* [RECORDS SUPPLIED]:
- - -
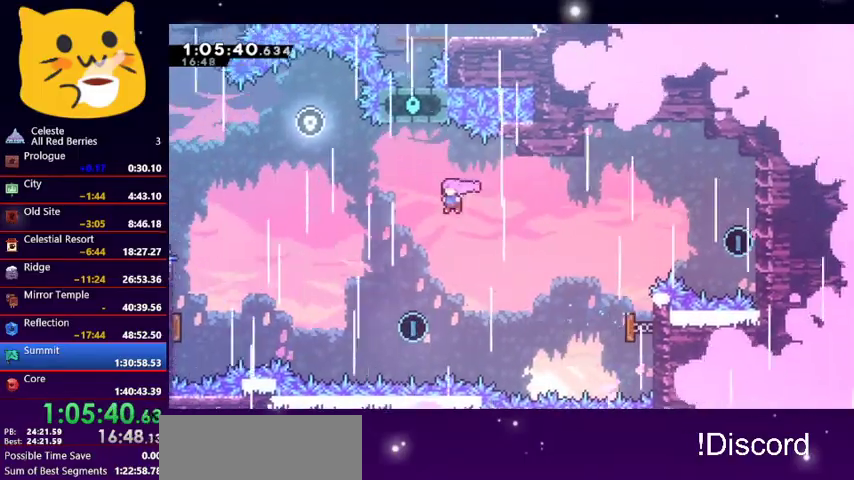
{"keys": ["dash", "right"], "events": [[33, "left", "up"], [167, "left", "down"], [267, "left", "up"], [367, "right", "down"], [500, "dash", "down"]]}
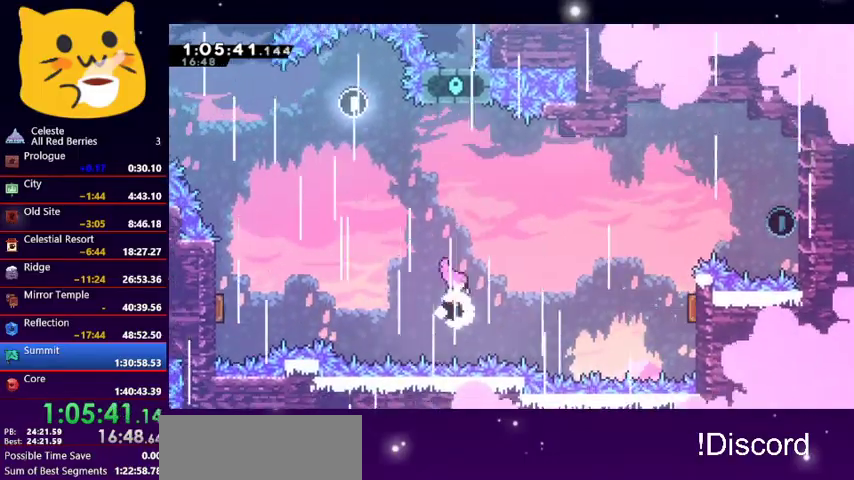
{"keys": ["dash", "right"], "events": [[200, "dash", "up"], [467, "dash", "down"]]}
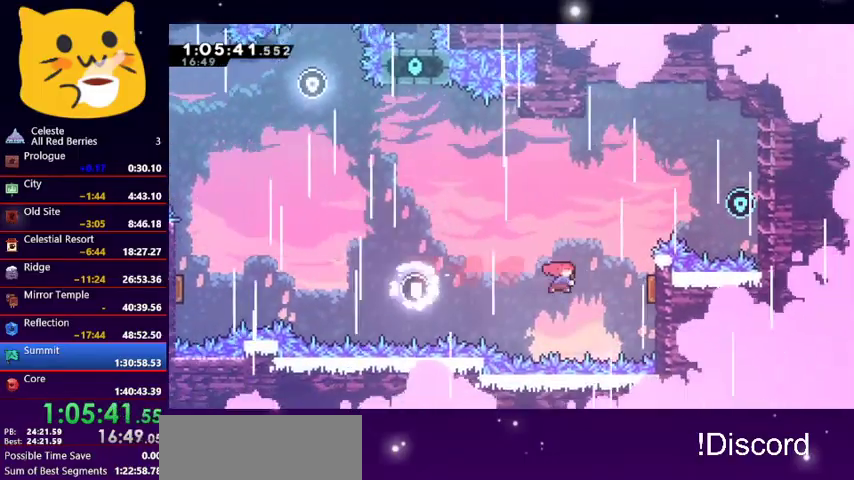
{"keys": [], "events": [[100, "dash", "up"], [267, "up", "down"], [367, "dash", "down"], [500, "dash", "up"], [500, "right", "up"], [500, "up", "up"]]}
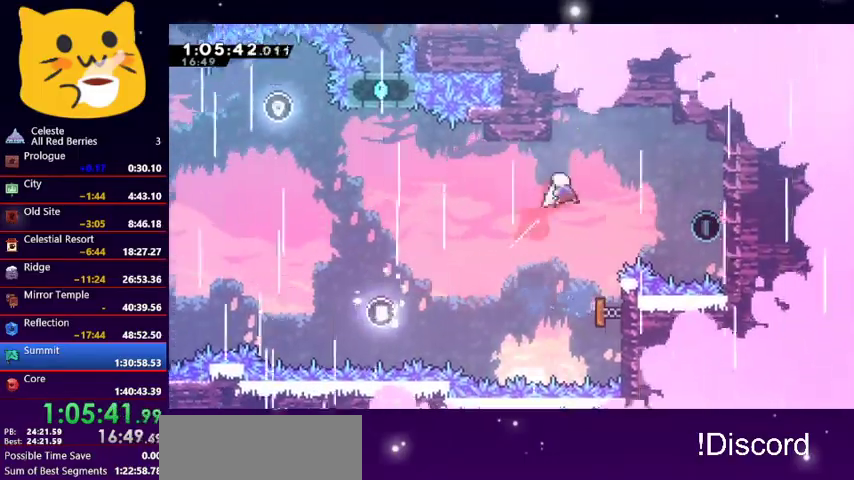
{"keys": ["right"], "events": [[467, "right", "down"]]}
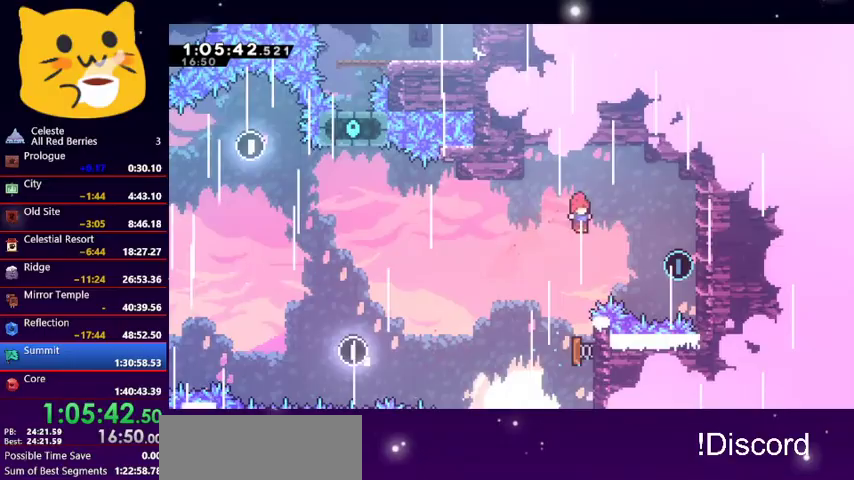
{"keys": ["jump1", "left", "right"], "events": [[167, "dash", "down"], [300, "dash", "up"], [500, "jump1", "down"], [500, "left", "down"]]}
- - -
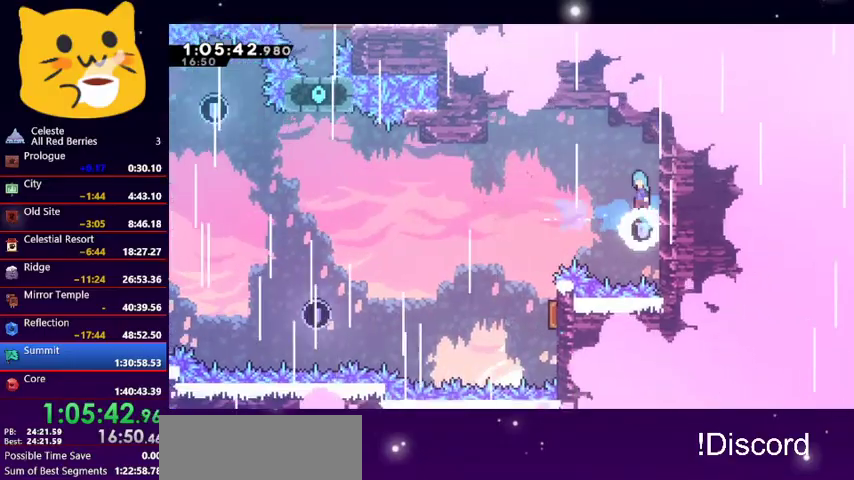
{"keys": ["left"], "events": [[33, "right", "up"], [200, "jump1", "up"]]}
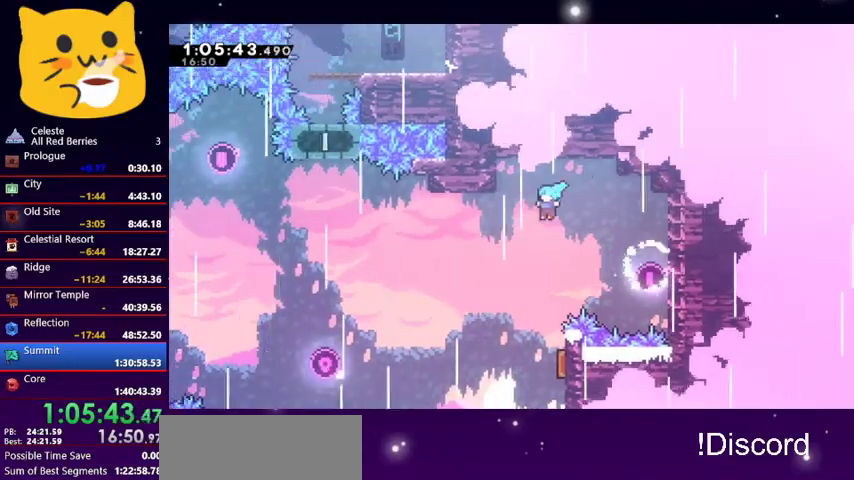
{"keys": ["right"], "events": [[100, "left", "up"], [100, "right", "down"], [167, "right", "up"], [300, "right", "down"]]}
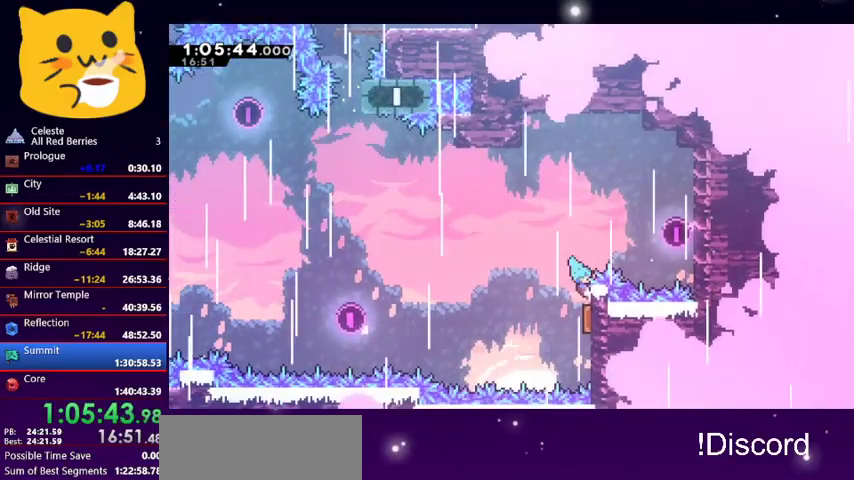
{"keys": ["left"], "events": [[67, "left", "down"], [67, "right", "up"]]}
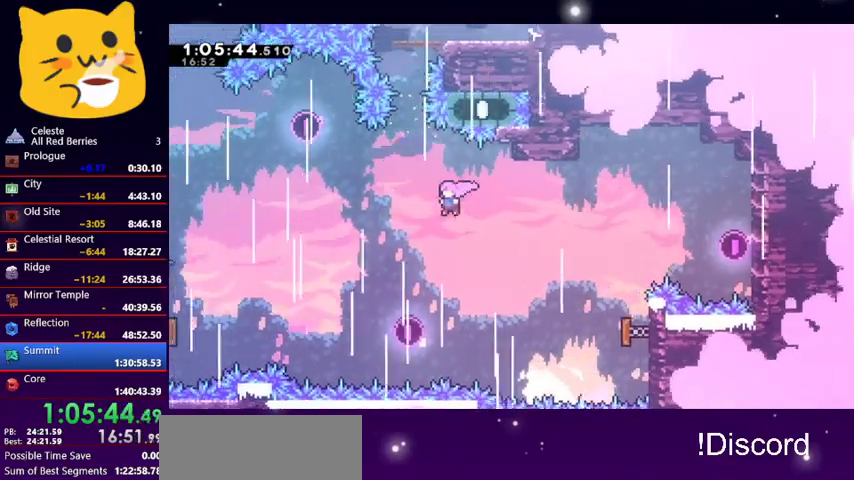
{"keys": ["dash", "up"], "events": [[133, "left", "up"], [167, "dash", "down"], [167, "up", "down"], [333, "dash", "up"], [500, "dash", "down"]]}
- - -
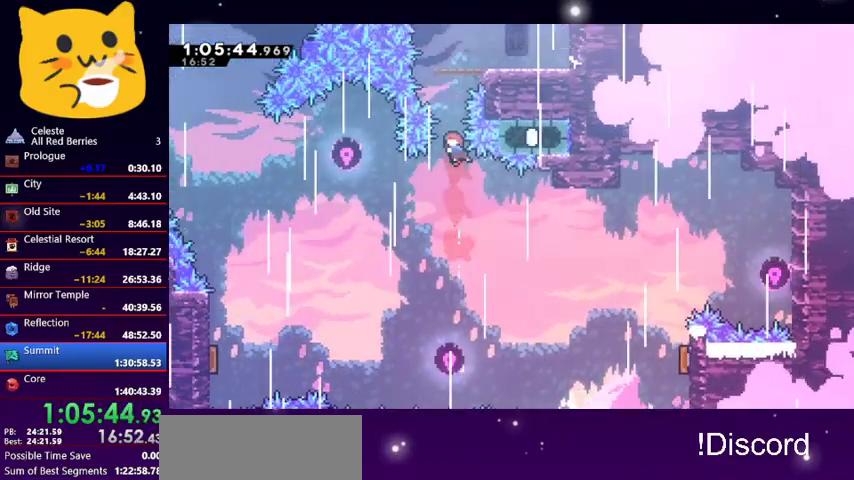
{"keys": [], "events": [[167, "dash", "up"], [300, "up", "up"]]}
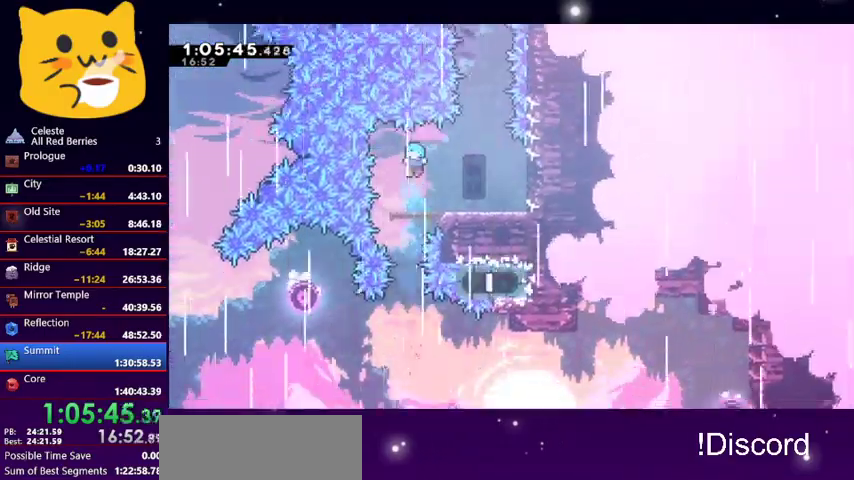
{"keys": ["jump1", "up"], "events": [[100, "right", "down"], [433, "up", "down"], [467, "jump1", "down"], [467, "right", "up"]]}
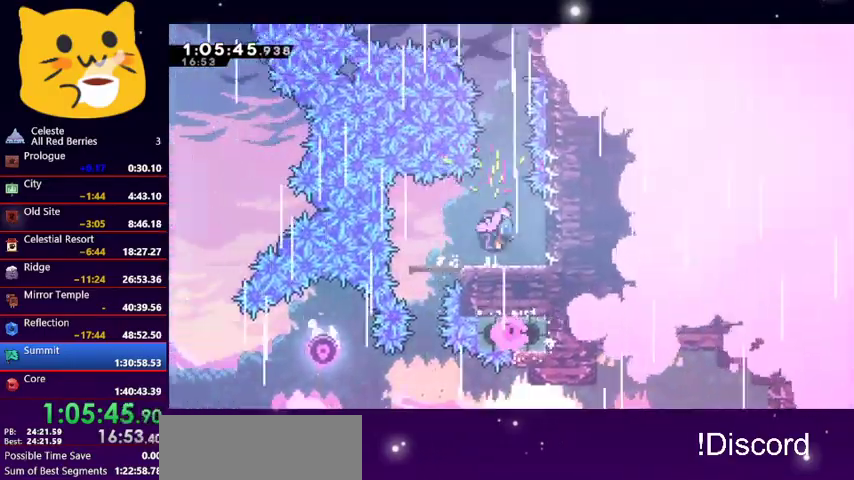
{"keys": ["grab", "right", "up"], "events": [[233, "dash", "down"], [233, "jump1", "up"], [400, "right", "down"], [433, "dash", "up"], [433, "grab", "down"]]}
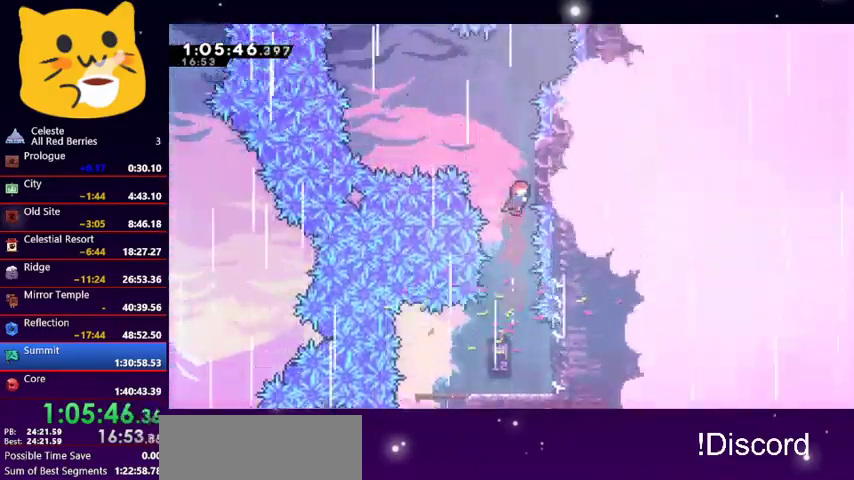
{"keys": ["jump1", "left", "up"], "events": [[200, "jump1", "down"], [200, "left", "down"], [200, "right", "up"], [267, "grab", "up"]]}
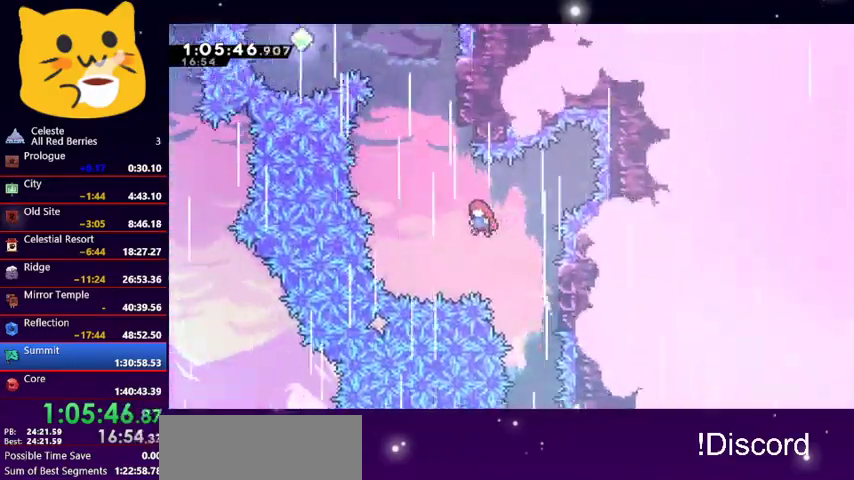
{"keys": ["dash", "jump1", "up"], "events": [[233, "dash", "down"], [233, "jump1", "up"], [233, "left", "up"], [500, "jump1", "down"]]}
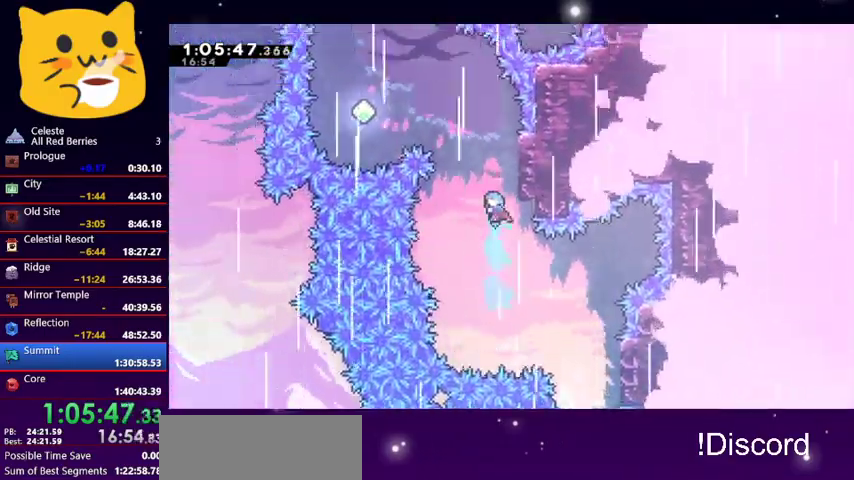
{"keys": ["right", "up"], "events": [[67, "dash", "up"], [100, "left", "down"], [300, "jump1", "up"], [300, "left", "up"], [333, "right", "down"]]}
- - -
* [ASSIGNMENT]:
When a line in the material above includes the word "grab", copy that line.

* [ANSWER BOX]:
{"keys": ["grab", "right", "up"], "events": [[233, "dash", "down"], [233, "jump1", "up"], [400, "right", "down"], [433, "dash", "up"], [433, "grab", "down"]]}
{"keys": ["jump1", "left", "up"], "events": [[200, "jump1", "down"], [200, "left", "down"], [200, "right", "up"], [267, "grab", "up"]]}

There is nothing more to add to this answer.